Information shown ▸
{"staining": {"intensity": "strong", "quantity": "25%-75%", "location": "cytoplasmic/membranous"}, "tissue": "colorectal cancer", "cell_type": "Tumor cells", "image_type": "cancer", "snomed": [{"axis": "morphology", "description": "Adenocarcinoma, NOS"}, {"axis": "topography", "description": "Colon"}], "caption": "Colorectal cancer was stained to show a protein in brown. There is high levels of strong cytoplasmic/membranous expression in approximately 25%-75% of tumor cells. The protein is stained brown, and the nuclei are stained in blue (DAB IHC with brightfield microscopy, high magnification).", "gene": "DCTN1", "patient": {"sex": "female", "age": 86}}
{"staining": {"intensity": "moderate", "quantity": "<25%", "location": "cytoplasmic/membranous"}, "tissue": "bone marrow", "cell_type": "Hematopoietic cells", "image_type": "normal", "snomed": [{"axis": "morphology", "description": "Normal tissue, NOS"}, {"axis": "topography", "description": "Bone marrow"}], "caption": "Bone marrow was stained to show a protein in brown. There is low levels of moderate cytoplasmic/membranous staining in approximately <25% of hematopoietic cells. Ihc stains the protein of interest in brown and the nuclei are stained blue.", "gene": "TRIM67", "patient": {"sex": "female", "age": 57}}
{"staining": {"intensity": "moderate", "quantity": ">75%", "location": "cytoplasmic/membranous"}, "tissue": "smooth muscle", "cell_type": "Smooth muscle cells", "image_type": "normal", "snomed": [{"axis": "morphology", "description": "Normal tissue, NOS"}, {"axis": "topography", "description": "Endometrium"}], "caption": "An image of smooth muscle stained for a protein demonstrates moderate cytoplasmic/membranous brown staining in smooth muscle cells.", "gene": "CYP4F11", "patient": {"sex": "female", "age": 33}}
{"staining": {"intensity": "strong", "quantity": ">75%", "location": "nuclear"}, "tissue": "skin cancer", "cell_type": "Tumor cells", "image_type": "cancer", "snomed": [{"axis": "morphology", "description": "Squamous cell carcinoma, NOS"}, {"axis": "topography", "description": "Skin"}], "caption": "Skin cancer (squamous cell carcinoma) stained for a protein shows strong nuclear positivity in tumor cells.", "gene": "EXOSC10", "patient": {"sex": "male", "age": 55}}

Problem to work on ▸ Please output the listing above exactly, every line included.

Response to this task ▸
{"staining": {"intensity": "strong", "quantity": "25%-75%", "location": "cytoplasmic/membranous"}, "tissue": "colorectal cancer", "cell_type": "Tumor cells", "image_type": "cancer", "snomed": [{"axis": "morphology", "description": "Adenocarcinoma, NOS"}, {"axis": "topography", "description": "Colon"}], "caption": "Colorectal cancer was stained to show a protein in brown. There is high levels of strong cytoplasmic/membranous expression in approximately 25%-75% of tumor cells. The protein is stained brown, and the nuclei are stained in blue (DAB IHC with brightfield microscopy, high magnification).", "gene": "DCTN1", "patient": {"sex": "female", "age": 86}}
{"staining": {"intensity": "moderate", "quantity": "<25%", "location": "cytoplasmic/membranous"}, "tissue": "bone marrow", "cell_type": "Hematopoietic cells", "image_type": "normal", "snomed": [{"axis": "morphology", "description": "Normal tissue, NOS"}, {"axis": "topography", "description": "Bone marrow"}], "caption": "Bone marrow was stained to show a protein in brown. There is low levels of moderate cytoplasmic/membranous staining in approximately <25% of hematopoietic cells. Ihc stains the protein of interest in brown and the nuclei are stained blue.", "gene": "TRIM67", "patient": {"sex": "female", "age": 57}}
{"staining": {"intensity": "moderate", "quantity": ">75%", "location": "cytoplasmic/membranous"}, "tissue": "smooth muscle", "cell_type": "Smooth muscle cells", "image_type": "normal", "snomed": [{"axis": "morphology", "description": "Normal tissue, NOS"}, {"axis": "topography", "description": "Endometrium"}], "caption": "An image of smooth muscle stained for a protein demonstrates moderate cytoplasmic/membranous brown staining in smooth muscle cells.", "gene": "CYP4F11", "patient": {"sex": "female", "age": 33}}
{"staining": {"intensity": "strong", "quantity": ">75%", "location": "nuclear"}, "tissue": "skin cancer", "cell_type": "Tumor cells", "image_type": "cancer", "snomed": [{"axis": "morphology", "description": "Squamous cell carcinoma, NOS"}, {"axis": "topography", "description": "Skin"}], "caption": "Skin cancer (squamous cell carcinoma) stained for a protein shows strong nuclear positivity in tumor cells.", "gene": "EXOSC10", "patient": {"sex": "male", "age": 55}}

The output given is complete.